А сам он не смог даже присутствовать при последних минутах умиравшего от гнойного плеврита отца — говорил заключительную речь в заседании по делу Юханцева. Когда судебный пристав подал Кони записку: «Федор Алексеевич кончается…», он только остановился на минуту, чтобы прийти в себя.

Министр В. Д. Набоков, присутствующий в суде, вежливо поинтересовался:

— Что с вами, Анатолий Федорович?

Кони протянул ему записку и открыл заседание…

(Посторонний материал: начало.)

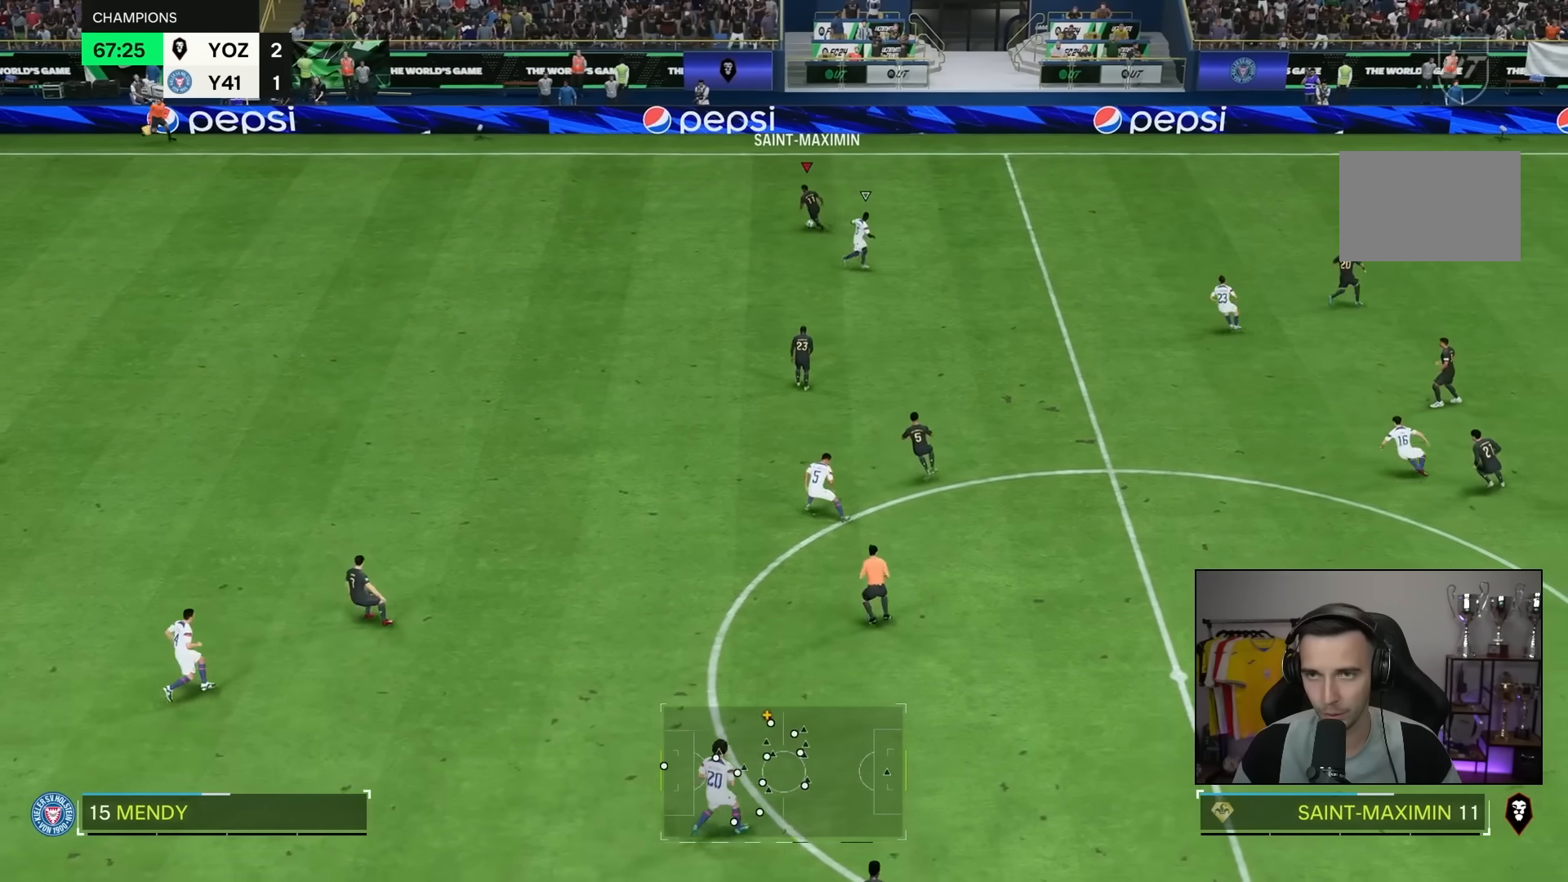
{"buttons": ["R2"], "left_stick": "down-left", "right_stick": "center", "events": [[233, "R2", "down"], [250, "L1", "down"], [383, "L1", "up"]]}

В архиве отца он находил маленькие писульки на украшенных виньетками листочках веленевой бумаги:

«Бесценному Папиньке…» «В новый год мы к Тебе, Папа милый, пришли много радостных дней от души пожелать!» И дата — 1 января 1854 года. Боже милостивый, четверть века прошло с тех пор, сколько позабылось, ушло безвозвратно, мир стал совсем иным, а эти детские письма сохранились! И мало того, что сохранились — двадцать пять лет они лежали в полном забвении и неизвестности — хотя почему в полном забвении? Отец мог и читать их время от времени… Нет, даже отец, их добрый, мягкий, чуточку безалаберный отец тоже вряд ли перечитывал их. Последние годы ему было не до детских писем. Да и дети у него появились новые… Но все же! Вот как распорядилась судьба — Евгения, обрушившего на свою голову и на голову близких такое нестерпимое несчастье, нет, он прячется где-то, разыскиваемый властями, клеймимый печатью, а детские письма его словно адвокаты судьбы лежат на столе судьи, его родного брата. «Мы стараньем своим все загладим вины, только ты нас люби, как мы любим тебя! Твой Евгений».

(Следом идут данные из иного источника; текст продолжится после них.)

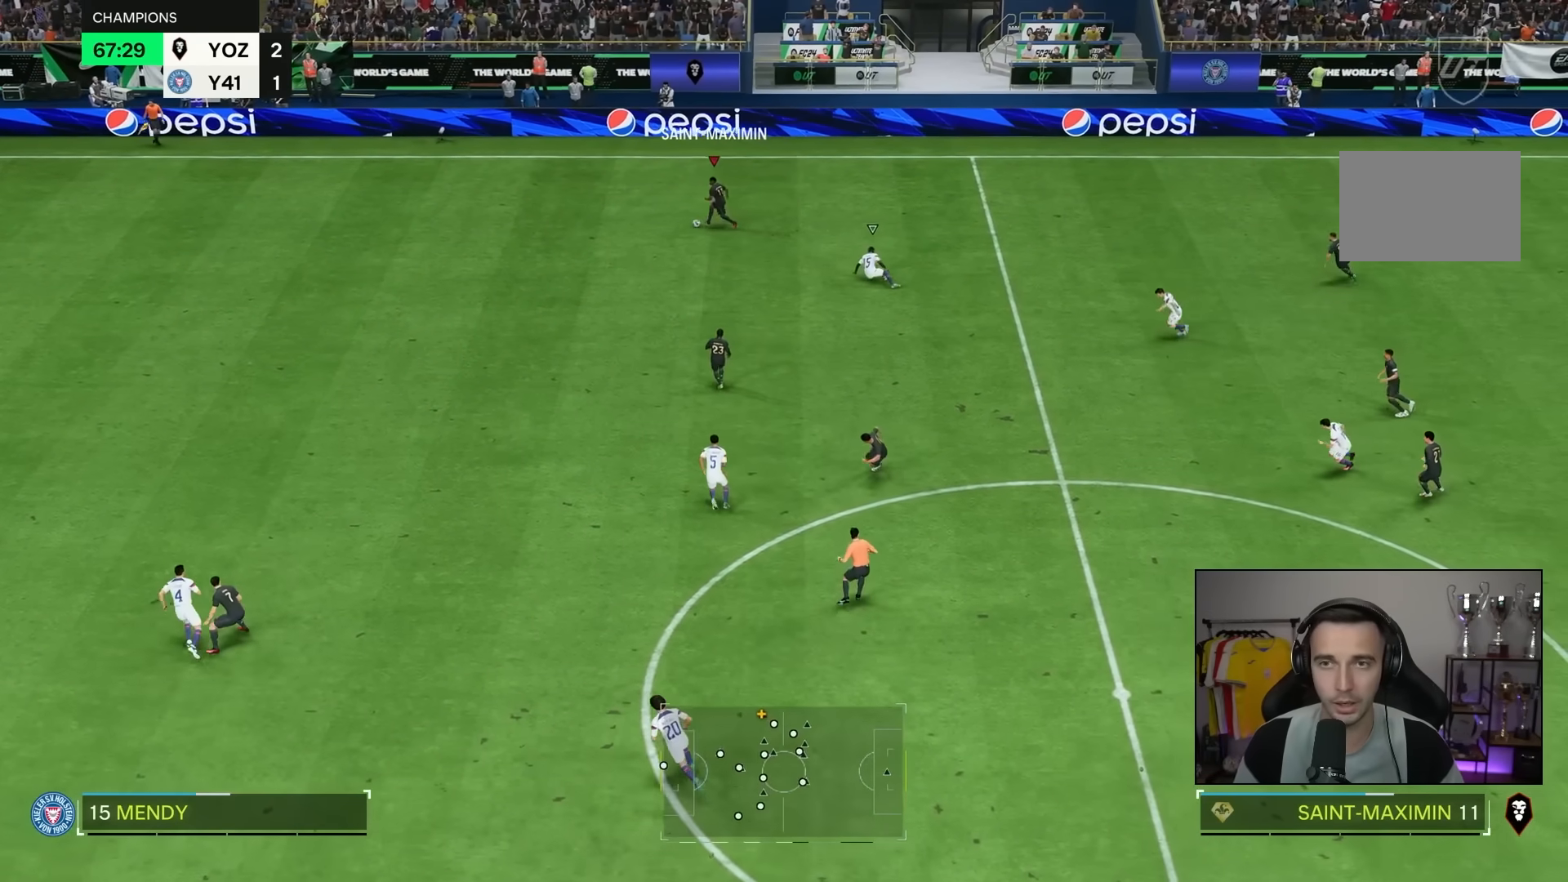
{"buttons": ["R2"], "left_stick": "down-left", "right_stick": "center", "events": []}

«Да, Анатолий — честный, Евгений — добрый. Добрый, добрый». — Анатолий Федорович с грустью положил письма в папку. Раскрыл другую, но письма читать не стал, задумался. Взгляд его упал на картину «Мучения святого Лаврентия». Она всегда висела у отца в кабинете. И Евгений любил ее, Недаром просил из оставшегося после смерти отца имущества спасти от кредиторов именно эту картину. Анатолий Федорович выкупил ее, но послать в Варшаву не успел. Когда-то она найдет своего нового владельца?

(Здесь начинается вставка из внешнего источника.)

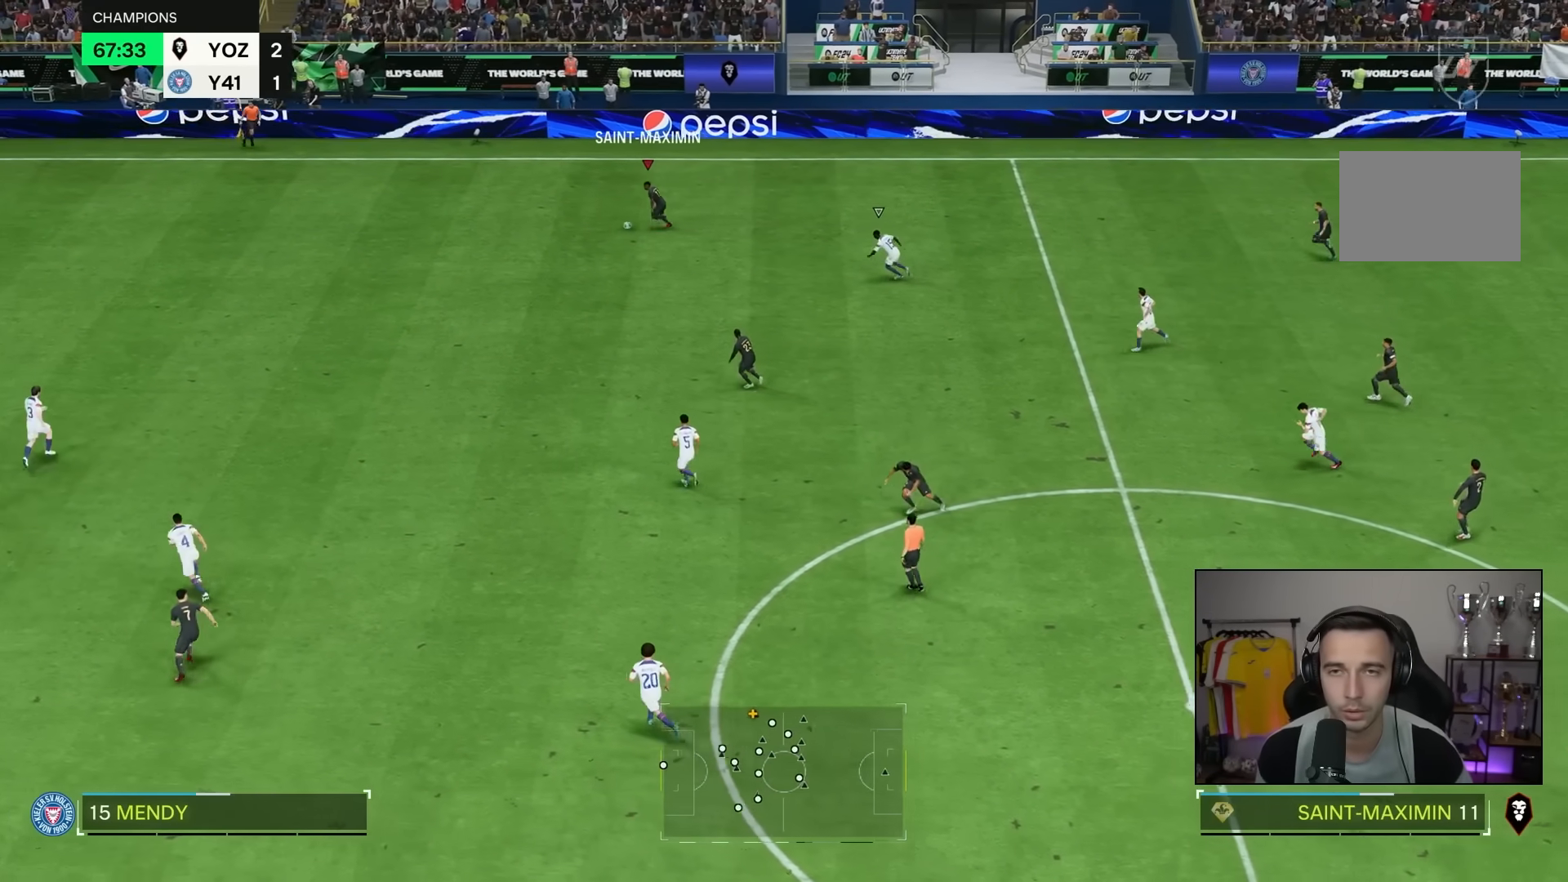
{"buttons": ["R2"], "left_stick": "down-left", "right_stick": "center", "events": []}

Он снова принялся листать пожелтевшие листки. Одно из писем Евгения было подписано: «Твой кажется ей богу не подлый сынишка».

«Милый и несправедливый Государь мой Голубчик Плик! Ты говоришь, чтобы я бросил Барышевщину, но… я в настоящую минуту ни Барышевщины ни чего другого кроме занятий не знаю — теперь у нас репетиции и работы… порядком…» Вот когда это начиналось. Барышни, шампанское еще в гимназические годы… Занятия кое-как. Отсутствие систематических знаний все время сказывалось на службе. Стыдно сказать, но брат не знает прилично ни одного языка! Он постоянно твердит, что хочет пойти по пути отца, — заниматься литературой. Кое-какие способности к этому у Евгения есть. Он пишет остроумные стишки, но довольно ли этого, чтобы стать серьезным литератором? Кто сейчас не пишет стихов? От матери он взял немного артистичности, умение непринужденно держаться на сцене. Играл в любительском спектакле Чацкого и получил в поощрение от наместника карточку с надписью: «Любезному Чацкому от старика графа Берга». Циник! Сообщив об этом отцу, приписал: «А я бы лучше хотел часы рублей за 200».